Fig. 9. Effect of PTPα knockout on Src kinase activity in unsynchronized and mitotic cells. Src was immunoprecipitated from unsynchronized (U) or mitotic (M) cells and (A) assayed for in vitro kinase activity by incubating it with enolase substrate and [γ-³²P]ATP in phosphorylation buffer, separating the reaction products by 9% SDS–PAGE and autoradiography. (B) Anti-Src immunoblot of the immunoprecipitates. (C) Anti-PTPα immunoblot of cell lysates containing 50 µg total cell protein. Lanes: 1 and 2, mouse E3 PTPα-knockout cells into which PTPα gene had been reintroduced; lanes 3 and 4, E3 PTPα-knockout cells (Su et al., 1999). The positions of molecular weight markers are indicated in kDa.

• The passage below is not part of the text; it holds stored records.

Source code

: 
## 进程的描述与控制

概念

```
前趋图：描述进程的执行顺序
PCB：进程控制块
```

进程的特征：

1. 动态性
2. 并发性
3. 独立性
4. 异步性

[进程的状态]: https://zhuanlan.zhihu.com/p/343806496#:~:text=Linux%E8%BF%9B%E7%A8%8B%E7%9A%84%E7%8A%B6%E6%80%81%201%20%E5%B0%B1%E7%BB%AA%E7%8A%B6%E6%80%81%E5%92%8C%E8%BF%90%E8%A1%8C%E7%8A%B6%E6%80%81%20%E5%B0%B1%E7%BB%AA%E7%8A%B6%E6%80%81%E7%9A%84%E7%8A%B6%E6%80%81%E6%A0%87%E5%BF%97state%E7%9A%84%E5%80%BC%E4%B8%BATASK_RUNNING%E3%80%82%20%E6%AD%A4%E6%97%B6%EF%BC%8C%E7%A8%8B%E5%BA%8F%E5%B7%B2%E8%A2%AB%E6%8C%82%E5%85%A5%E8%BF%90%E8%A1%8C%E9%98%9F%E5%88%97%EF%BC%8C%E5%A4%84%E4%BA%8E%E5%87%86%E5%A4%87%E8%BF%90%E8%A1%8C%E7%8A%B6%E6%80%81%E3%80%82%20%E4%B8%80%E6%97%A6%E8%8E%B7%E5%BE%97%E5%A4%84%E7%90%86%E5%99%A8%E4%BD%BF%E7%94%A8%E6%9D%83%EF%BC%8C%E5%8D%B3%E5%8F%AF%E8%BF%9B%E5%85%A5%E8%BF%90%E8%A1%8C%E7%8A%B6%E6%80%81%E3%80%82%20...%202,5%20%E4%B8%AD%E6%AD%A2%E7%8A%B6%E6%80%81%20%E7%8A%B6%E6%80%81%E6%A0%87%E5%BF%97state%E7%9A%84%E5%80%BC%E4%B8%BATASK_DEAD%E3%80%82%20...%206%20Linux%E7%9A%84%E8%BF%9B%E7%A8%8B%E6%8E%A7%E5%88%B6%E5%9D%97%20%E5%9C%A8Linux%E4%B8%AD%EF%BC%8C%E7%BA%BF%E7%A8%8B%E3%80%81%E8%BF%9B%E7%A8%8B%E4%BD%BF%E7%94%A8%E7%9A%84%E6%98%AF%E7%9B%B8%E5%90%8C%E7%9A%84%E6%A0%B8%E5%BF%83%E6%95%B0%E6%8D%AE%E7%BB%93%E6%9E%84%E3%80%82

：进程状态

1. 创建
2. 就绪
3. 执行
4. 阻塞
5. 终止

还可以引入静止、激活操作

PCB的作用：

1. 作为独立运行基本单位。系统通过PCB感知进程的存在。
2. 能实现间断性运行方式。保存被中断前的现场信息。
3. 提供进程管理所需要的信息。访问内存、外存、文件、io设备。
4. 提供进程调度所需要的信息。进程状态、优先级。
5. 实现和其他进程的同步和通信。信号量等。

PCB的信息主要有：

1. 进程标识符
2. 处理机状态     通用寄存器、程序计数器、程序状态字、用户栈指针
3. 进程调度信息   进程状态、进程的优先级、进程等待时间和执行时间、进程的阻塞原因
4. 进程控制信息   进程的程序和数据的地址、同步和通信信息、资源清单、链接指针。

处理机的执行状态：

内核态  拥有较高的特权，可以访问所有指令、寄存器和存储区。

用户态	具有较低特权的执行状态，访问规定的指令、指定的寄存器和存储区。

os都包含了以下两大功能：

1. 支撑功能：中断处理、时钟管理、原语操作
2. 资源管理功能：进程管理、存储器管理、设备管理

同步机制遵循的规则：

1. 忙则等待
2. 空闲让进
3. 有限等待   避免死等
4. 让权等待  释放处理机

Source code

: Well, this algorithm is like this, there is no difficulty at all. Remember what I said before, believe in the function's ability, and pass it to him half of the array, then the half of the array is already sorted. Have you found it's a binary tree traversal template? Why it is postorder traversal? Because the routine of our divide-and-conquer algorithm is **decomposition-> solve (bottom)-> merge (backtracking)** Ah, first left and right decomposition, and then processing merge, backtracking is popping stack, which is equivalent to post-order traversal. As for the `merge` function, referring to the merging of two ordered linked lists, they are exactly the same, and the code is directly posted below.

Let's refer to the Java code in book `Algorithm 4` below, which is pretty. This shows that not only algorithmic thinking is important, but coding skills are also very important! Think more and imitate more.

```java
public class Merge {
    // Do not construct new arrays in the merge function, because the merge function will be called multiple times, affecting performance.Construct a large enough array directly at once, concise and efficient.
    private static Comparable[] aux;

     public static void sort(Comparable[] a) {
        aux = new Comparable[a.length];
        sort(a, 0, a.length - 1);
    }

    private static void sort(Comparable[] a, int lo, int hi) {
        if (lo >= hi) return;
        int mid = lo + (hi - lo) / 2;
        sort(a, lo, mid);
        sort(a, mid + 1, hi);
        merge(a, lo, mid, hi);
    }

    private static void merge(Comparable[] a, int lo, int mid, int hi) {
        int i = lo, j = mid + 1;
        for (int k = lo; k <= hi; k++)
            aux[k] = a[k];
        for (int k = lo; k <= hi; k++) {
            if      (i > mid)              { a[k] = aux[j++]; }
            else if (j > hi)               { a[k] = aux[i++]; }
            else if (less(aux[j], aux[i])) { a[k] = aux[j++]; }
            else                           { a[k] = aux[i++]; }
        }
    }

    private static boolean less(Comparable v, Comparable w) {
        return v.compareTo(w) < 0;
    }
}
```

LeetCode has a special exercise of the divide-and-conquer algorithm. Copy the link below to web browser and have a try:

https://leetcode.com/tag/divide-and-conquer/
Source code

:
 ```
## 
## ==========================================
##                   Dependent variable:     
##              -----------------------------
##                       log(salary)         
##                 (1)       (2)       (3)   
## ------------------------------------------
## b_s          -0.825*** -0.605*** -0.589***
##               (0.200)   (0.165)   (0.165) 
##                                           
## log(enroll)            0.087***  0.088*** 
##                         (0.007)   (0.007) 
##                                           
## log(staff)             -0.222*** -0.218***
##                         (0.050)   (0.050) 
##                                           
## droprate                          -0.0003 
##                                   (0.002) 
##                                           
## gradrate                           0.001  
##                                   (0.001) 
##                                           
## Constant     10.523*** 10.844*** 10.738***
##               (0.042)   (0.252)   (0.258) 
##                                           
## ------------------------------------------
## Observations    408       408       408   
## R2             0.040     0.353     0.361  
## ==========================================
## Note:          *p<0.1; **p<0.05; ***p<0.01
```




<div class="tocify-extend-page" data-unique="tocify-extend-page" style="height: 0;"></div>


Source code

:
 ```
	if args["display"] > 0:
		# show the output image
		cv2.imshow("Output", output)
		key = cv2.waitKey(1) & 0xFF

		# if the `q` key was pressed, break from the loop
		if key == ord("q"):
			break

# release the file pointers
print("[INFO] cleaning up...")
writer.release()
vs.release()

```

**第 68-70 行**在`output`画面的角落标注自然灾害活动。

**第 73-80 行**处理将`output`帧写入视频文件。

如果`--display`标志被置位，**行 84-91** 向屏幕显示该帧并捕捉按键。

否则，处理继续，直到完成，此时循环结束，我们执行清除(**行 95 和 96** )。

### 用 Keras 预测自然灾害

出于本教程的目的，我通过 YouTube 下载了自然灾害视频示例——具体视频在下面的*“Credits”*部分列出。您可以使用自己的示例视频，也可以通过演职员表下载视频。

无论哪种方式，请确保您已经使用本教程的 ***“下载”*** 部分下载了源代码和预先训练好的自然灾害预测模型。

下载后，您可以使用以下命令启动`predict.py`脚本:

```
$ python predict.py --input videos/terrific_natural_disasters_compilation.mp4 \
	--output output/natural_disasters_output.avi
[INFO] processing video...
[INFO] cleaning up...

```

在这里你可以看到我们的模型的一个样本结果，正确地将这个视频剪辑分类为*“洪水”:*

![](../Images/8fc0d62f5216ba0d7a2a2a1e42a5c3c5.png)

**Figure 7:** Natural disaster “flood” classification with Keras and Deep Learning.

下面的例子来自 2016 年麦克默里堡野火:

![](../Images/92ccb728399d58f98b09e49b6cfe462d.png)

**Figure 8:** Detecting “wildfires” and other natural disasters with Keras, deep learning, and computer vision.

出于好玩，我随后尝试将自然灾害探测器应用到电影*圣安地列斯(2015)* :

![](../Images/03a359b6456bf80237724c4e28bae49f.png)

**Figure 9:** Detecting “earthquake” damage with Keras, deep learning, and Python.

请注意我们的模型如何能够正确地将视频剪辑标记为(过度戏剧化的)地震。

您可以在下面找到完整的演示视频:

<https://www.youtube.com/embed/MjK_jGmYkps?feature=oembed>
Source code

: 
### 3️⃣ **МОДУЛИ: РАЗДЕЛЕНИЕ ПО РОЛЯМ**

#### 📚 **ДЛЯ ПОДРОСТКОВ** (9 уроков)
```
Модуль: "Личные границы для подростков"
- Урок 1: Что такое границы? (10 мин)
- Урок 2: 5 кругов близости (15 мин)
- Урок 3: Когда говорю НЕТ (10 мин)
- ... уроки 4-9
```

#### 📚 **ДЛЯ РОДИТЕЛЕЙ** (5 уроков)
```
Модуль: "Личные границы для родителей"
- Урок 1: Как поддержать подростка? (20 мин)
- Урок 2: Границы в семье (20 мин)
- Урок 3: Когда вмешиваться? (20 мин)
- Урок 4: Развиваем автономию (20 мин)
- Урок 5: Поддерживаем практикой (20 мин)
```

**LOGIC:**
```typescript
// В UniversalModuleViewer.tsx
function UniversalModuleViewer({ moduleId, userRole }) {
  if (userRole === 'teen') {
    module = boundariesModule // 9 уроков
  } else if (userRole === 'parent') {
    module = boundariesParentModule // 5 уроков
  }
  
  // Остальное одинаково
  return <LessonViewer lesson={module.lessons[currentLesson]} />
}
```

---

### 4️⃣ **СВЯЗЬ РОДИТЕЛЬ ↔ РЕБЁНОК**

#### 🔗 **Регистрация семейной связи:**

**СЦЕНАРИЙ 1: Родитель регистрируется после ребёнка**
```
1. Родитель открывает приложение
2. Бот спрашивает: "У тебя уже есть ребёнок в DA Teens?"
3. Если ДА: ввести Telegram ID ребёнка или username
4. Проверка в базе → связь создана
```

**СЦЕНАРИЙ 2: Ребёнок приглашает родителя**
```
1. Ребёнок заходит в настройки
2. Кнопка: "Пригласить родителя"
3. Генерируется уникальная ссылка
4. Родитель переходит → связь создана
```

Fig. 10. Temporal model for activation of PTPα and Src during mitosis. Hypothetical time lines for phosphorylation and activation of the Cdc2–Cyclin B complex, Src and PTPα are shown which consolidate the multiple known functional and temporal relationships: (1) Cdc 25 activates the Cdc2-Cyclin B complex by dephosphorylating Thr14 and Tyr15 in Cdc2 (Kishimoto and Okumura, 1997); (2) the complex initiates nuclear envelope breakdown (Kishimoto and Okumura, 1997) and (3) phosphorylates mammalian Src at Thr36 and Ser74 (Shenoy et al., 1989; Lin, 1994); (4) these phosphorylations reduce Src SH2-pTyr527 affinity (Stover et al, 1994), thus (5) making pTyr527 more accessible for dephosphorylation (Bagrodia et al., 1991, 1994; Stover et al., 1994); (6) PTPα is activated by Ser hyperphosphorylation (this study) and (7) dephosphorylates pTyr527 by a phosphotyrosine displacement mechanism involving PTPα pTyr789 (Zheng et al., 2000); (8) both PTPα and Src are activated during metaphase (this study and Chackalaparampil and Shalloway, 1988); (9) APC/cyclosome deactivates the Cdc2–Cyclin B complex leading to anaphase (Page and Hieter, 1999); (10) the mitotic Ser/Thr Src phosphorylations are removed and Src is subsequently deactivated by rephosphorylation at Tyr527 at about the time of cytokinesis (Chackalaparampil and Shalloway, 1988), (11) probably by Csk (Sabe et al., 1994); (12) the mitotic modifications of PTPα (i.e. serine decreased Grb2 binding and enhanced specific activity) are removed during an extended period surrounding cytokinesis (this stydy). Dark colors indicate the functionally activated state. Small circles surrounding S, T or Y indicate phosphorylation of the respective amino acid types: in Cdc2, the inhibitory sites, Thr14 and Tyr15, and the stimulatory site Thr161; in mammalian Src, the mitosis-specific targets of Cdc2 phosphorylation, Thr36 and Ser74, and Tyr527; and in PTPα, Tyr789 and at least one serine site. The relative timing of all events is established except for that of activation of PTPα relative to activation of the Cdc2–Cyclin B complex, which is unknown. The absolute times of the phosphorylation of Src by Cdc2–Cyclin B and its dephosphorylation by PTPα are not known, except that they must occur sometime within an interval beginning shortly before nuclear envelope breakdown and ending at metaphase.